# [Given records]
== Segment start ==
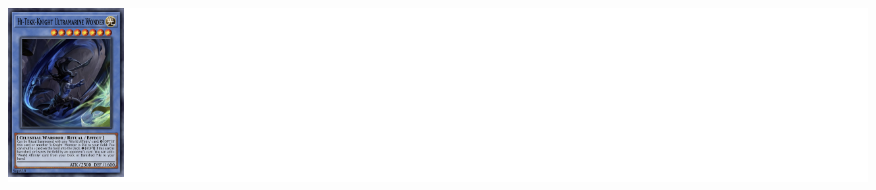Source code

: <img src="../../.assets/cards/ritual/Ultramarine Wonder.png" height="169px"
title="Can be Ritual Summoned with any ‘World Affinity’ card. ❶ [OPT] If this card or another ‘k-Knight’ Monster is SSd to your field: You can shuffle 1 card on the field into the Deck. ❷ [HOPT] If this card is banished, or leaves the field by an opponent’s card: You can add 1 ‘World Affinity’ card from your Deck or Banished Pile to your hand.">
<a href="../cards/monsters/ritual/World Affinity Tyrian Pendragon.md">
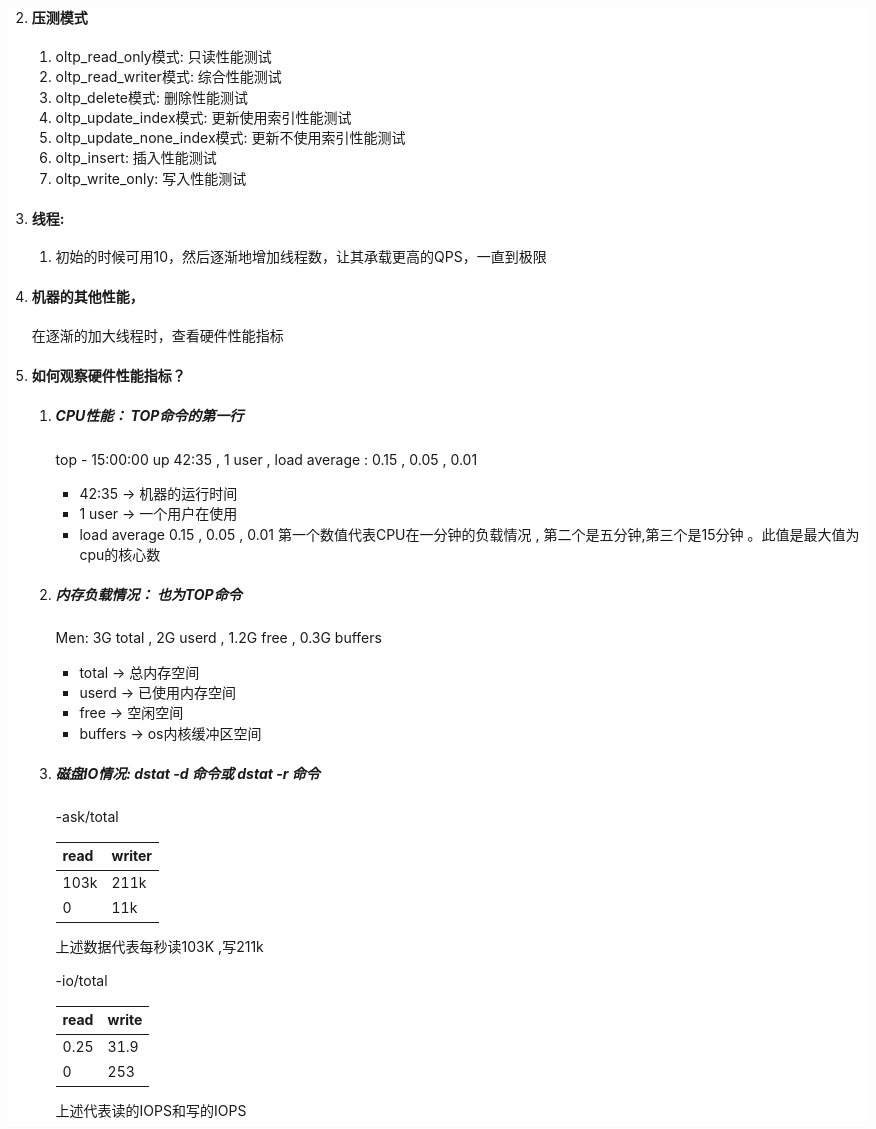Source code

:    2. #### 压测模式

      1. oltp_read_only模式: 只读性能测试
      2. oltp_read_writer模式: 综合性能测试
      3. oltp_delete模式: 删除性能测试
      4. oltp_update_index模式: 更新使用索引性能测试
      5. oltp_update_none_index模式: 更新不使用索引性能测试
      6. oltp_insert: 插入性能测试
      7. oltp_write_only: 写入性能测试

   3. #### 线程:

      1. 初始的时候可用10，然后逐渐地增加线程数，让其承载更高的QPS，一直到极限

   4. #### 机器的其他性能，

      在逐渐的加大线程时，查看硬件性能指标

   5. #### 如何观察硬件性能指标？

      1. ##### CPU性能： TOP命令的第一行

         top - 15:00:00  up 42:35 , 1 user , load average : 0.15 , 0.05 , 0.01

         - 42:35 -> 机器的运行时间
         - 1 user -> 一个用户在使用
         - load average 0.15 , 0.05 , 0.01  第一个数值代表CPU在一分钟的负载情况 , 第二个是五分钟,第三个是15分钟 。此值是最大值为 cpu的核心数

      2. ##### 内存负载情况： 也为TOP命令

         Men:    3G total   , 2G userd , 1.2G free  , 0.3G buffers

         - total -> 总内存空间
         - userd -> 已使用内存空间
         - free -> 空闲空间
         - buffers -> os内核缓冲区空间

      3. ##### 磁盘IO情况: dstat -d 命令或 dstat -r 命令

         -ask/total 

         | read | writer |
         | ---- | ------ |
         | 103k | 211k   |
         | 0    | 11k    |

         上述数据代表每秒读103K ,写211k

         -io/total

         | read | write |
         | ---- | ----- |
         | 0.25 | 31.9  |
         | 0    | 253   |

         上述代表读的IOPS和写的IOPS
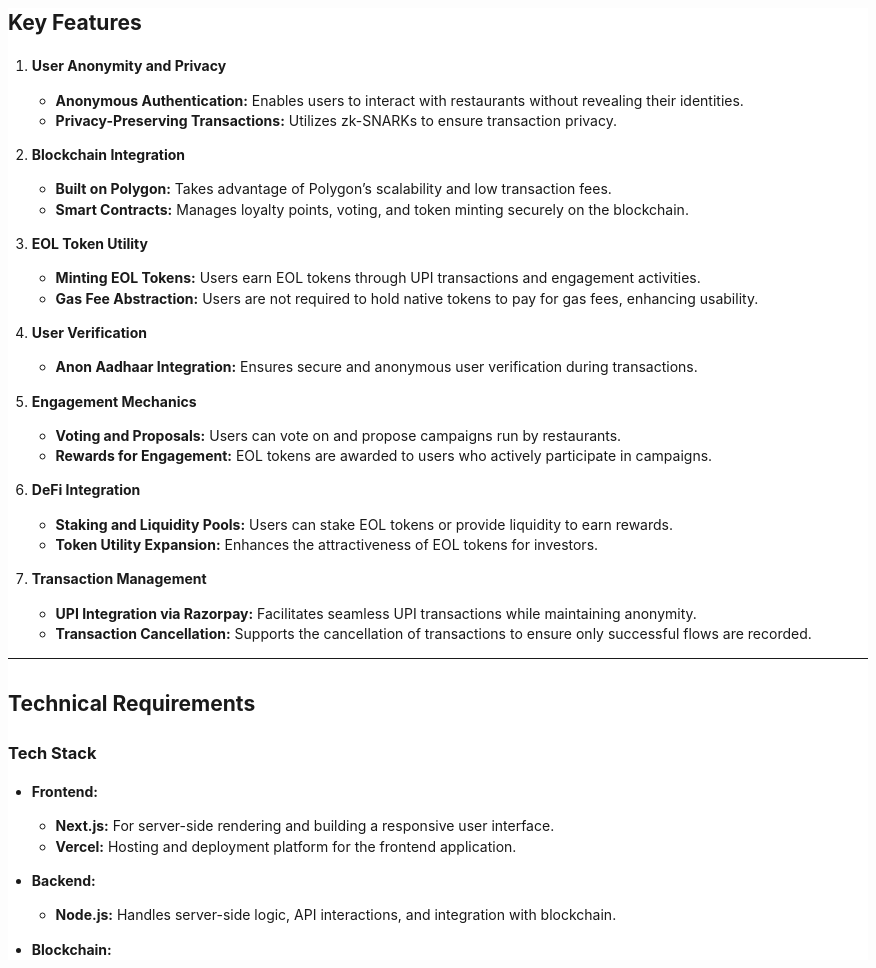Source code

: 
## Key Features

1. **User Anonymity and Privacy**

    - **Anonymous Authentication:** Enables users to interact with restaurants without revealing their identities.
    - **Privacy-Preserving Transactions:** Utilizes zk-SNARKs to ensure transaction privacy.

2. **Blockchain Integration**

    - **Built on Polygon:** Takes advantage of Polygon’s scalability and low transaction fees.
    - **Smart Contracts:** Manages loyalty points, voting, and token minting securely on the blockchain.

3. **EOL Token Utility**

    - **Minting EOL Tokens:** Users earn EOL tokens through UPI transactions and engagement activities.
    - **Gas Fee Abstraction:** Users are not required to hold native tokens to pay for gas fees, enhancing usability.

4. **User Verification**

    - **Anon Aadhaar Integration:** Ensures secure and anonymous user verification during transactions.

5. **Engagement Mechanics**

    - **Voting and Proposals:** Users can vote on and propose campaigns run by restaurants.
    - **Rewards for Engagement:** EOL tokens are awarded to users who actively participate in campaigns.

6. **DeFi Integration**

    - **Staking and Liquidity Pools:** Users can stake EOL tokens or provide liquidity to earn rewards.
    - **Token Utility Expansion:** Enhances the attractiveness of EOL tokens for investors.

7. **Transaction Management**
    - **UPI Integration via Razorpay:** Facilitates seamless UPI transactions while maintaining anonymity.
    - **Transaction Cancellation:** Supports the cancellation of transactions to ensure only successful flows are recorded.

---

## Technical Requirements

### Tech Stack

-   **Frontend:**

    -   **Next.js:** For server-side rendering and building a responsive user interface.
    -   **Vercel:** Hosting and deployment platform for the frontend application.

-   **Backend:**

    -   **Node.js:** Handles server-side logic, API interactions, and integration with blockchain.

-   **Blockchain:**
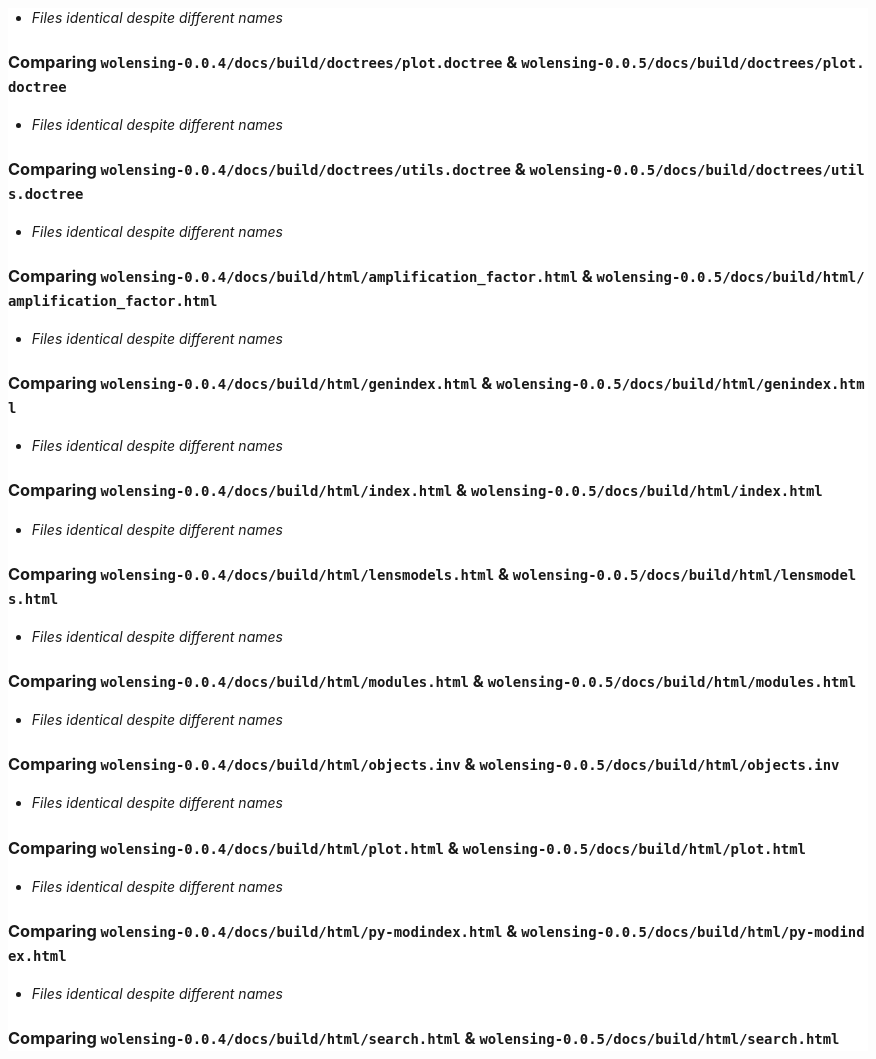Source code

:  * *Files identical despite different names*

### Comparing `wolensing-0.0.4/docs/build/doctrees/plot.doctree` & `wolensing-0.0.5/docs/build/doctrees/plot.doctree`

 * *Files identical despite different names*

### Comparing `wolensing-0.0.4/docs/build/doctrees/utils.doctree` & `wolensing-0.0.5/docs/build/doctrees/utils.doctree`

 * *Files identical despite different names*

### Comparing `wolensing-0.0.4/docs/build/html/amplification_factor.html` & `wolensing-0.0.5/docs/build/html/amplification_factor.html`

 * *Files identical despite different names*

### Comparing `wolensing-0.0.4/docs/build/html/genindex.html` & `wolensing-0.0.5/docs/build/html/genindex.html`

 * *Files identical despite different names*

### Comparing `wolensing-0.0.4/docs/build/html/index.html` & `wolensing-0.0.5/docs/build/html/index.html`

 * *Files identical despite different names*

### Comparing `wolensing-0.0.4/docs/build/html/lensmodels.html` & `wolensing-0.0.5/docs/build/html/lensmodels.html`

 * *Files identical despite different names*

### Comparing `wolensing-0.0.4/docs/build/html/modules.html` & `wolensing-0.0.5/docs/build/html/modules.html`

 * *Files identical despite different names*

### Comparing `wolensing-0.0.4/docs/build/html/objects.inv` & `wolensing-0.0.5/docs/build/html/objects.inv`

 * *Files identical despite different names*

### Comparing `wolensing-0.0.4/docs/build/html/plot.html` & `wolensing-0.0.5/docs/build/html/plot.html`

 * *Files identical despite different names*

### Comparing `wolensing-0.0.4/docs/build/html/py-modindex.html` & `wolensing-0.0.5/docs/build/html/py-modindex.html`

 * *Files identical despite different names*

### Comparing `wolensing-0.0.4/docs/build/html/search.html` & `wolensing-0.0.5/docs/build/html/search.html`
== Segment end ==
# [Assigned task]
Using the entries above, reproduce word for word only the lines from the one that contains "103k | 211k" to the one that contains "- **Built on", both ends included, and drop every picture.

# [Solution for this exercise]
         | 103k | 211k   |
         | 0    | 11k    |

         上述数据代表每秒读103K ,写211k

         -io/total

         | read | write |
         | ---- | ----- |
         | 0.25 | 31.9  |
         | 0    | 253   |

         上述代表读的IOPS和写的IOPS
Source code

: 
## Key Features

1. **User Anonymity and Privacy**

    - **Anonymous Authentication:** Enables users to interact with restaurants without revealing their identities.
    - **Privacy-Preserving Transactions:** Utilizes zk-SNARKs to ensure transaction privacy.

2. **Blockchain Integration**

    - **Built on Polygon:** Takes advantage of Polygon’s scalability and low transaction fees.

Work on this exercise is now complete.